Racionalmente, el Partido Demócrata no debería estar interesado en promover unas primarias a la carrera, aunque solo sea porque mostraría públicamente sus fracturas internas, cuando lo que necesita es dar imagen de unidad, y porque dejaría aún menos tiempo a quien sea finalmente nominado para crearse una imagen conocida y con cierto gancho electoral antes de noviembre.
Partiendo, por tanto, de que Harris es la opción más probable, queda por ver si se hunde irremediablemente ante quien se ha atrevido a decir que recibió “un balazo en nombre de la democracia” o va a suponer un revulsivo que acabe logrando una victoria que sería una mayúscula sorpresa, movilizando a quienes valoran su defensa del derecho al aborto o su sensibilidad para hacer frente al cambio climático o potenciar la integración plena de las minorías en un país que está sufriendo un retroceso democrático innegable.

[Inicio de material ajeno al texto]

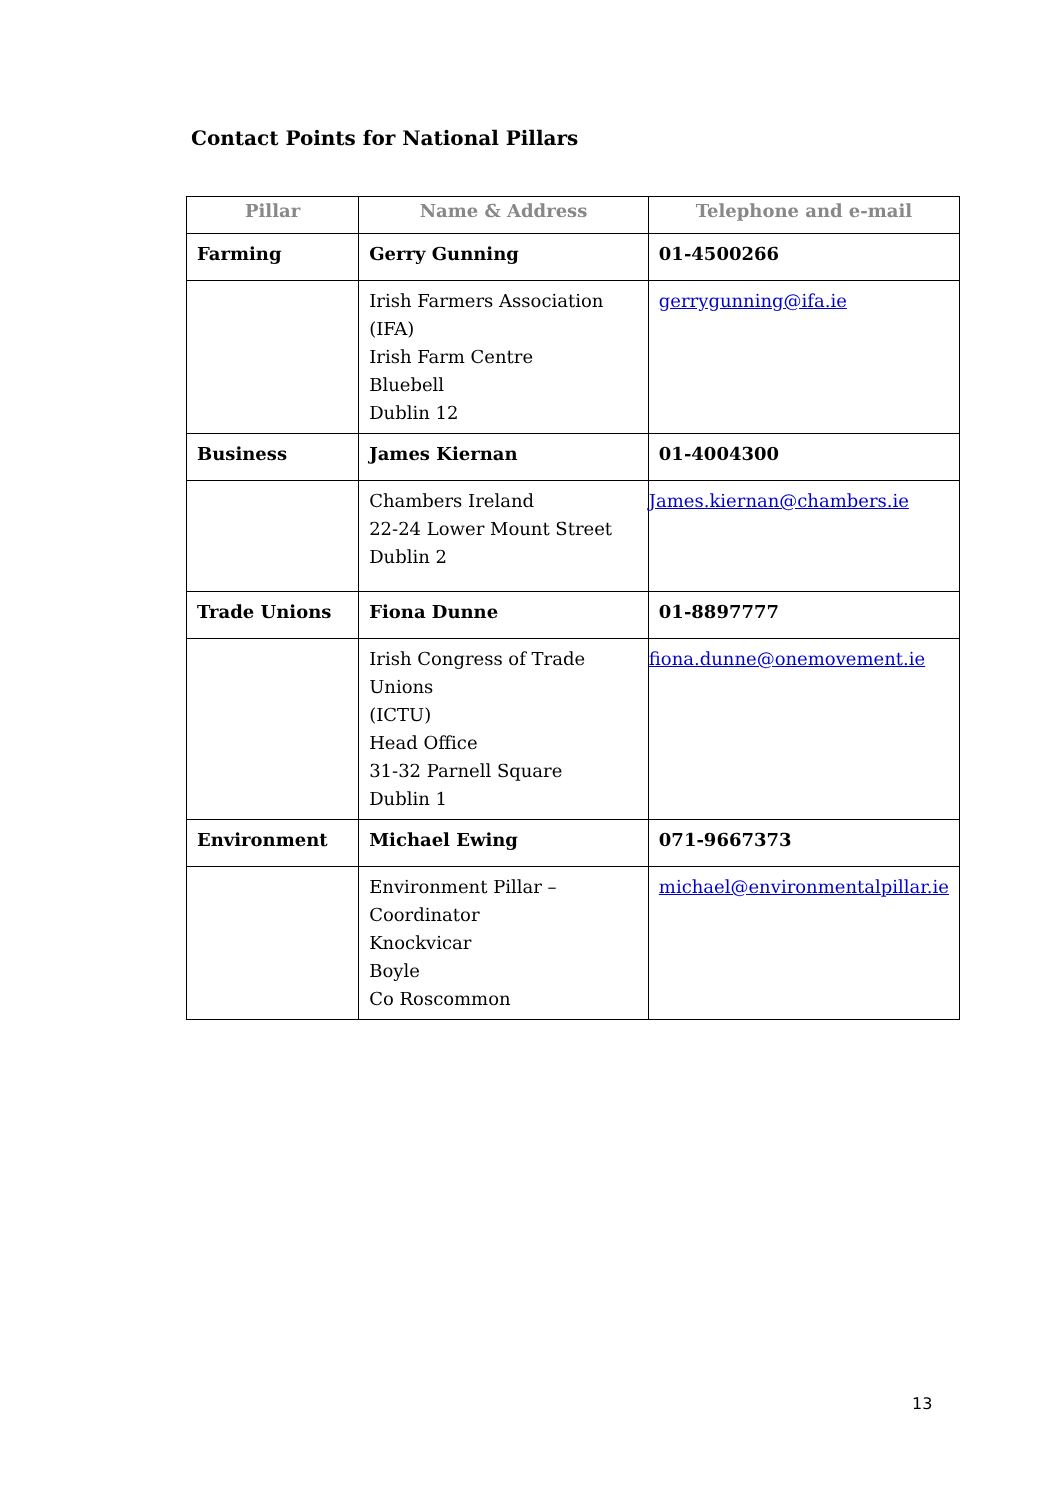Contact Points for National Pillars
| Pillar | Name & Address | Telephone and e-mail |
| --- | --- | --- |
| Farming | Gerry Gunning | 01-4500266 |
| | Irish Farmers Association (IFA) Irish Farm Centre Bluebell Dublin 12 | gerrygunning@ifa.ie |
| Business | James Kiernan | 01-4004300 |
| | Chambers Ireland 22-24 Lower Mount Street Dublin 2 | James.kiernan@chambers.ie |
| Trade Unions | Fiona Dunne | 01-8897777 |
| | Irish Congress of Trade Unions (ICTU) Head Office 31-32 Parnell Square Dublin 1 | fiona.dunne@onemovement.ie |
| Environment | Michael Ewing | 071-9667373 |
| | Environment Pillar – Coordinator Knockvicar Boyle Co Roscommon | michael@environmentalpillar.ie |
13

En todo caso, obliga a Trump a modificar su estrategia para la campaña electoral, aunque solo sea porque no podrá emplear contra ella los mismos argumentos que ya viene utilizando contra Biden.
El Partido Demócrata, en definitiva, ha decidido jugar a la lotería, deshaciéndose de quien ya veía como un cadáver político, al que le esperan unos meses de agonía, sin el consuelo de poder actuar de telonero en los mítines de Harris, necesitada de marcar diferencias.
Precisamente, si finalmente es ella la nominada, uno de los problemas que va a encontrar en este giro de guion es que no tiene ningún balance propio que presentar y tampoco ha dado a conocer grandes ideas sobre su manera de ver el papel de Estados Unidos en el mundo. En todo caso, visto desde la perspectiva ucraniana, taiwanesa o europeo-occidental, y ante la perspectiva de un Trump crecido y victorioso, la (improbable) victoria de Harris dibujaría al menos la pequeña esperanza de que Washington no gire bruscamente hacia el aislacionismo y el abierto entendimiento con autócratas como los de Rusia y China.
Una mínima esperanza que no incluye a los palestinos, dado el alineamiento mostrado en tantas ocasiones por la vicepresidenta (al igual que su actual jefe y su previsible rival en la campaña electoral) con el gobierno de un Benjamin Netanyahu al que ya espera el Congreso de EEUU.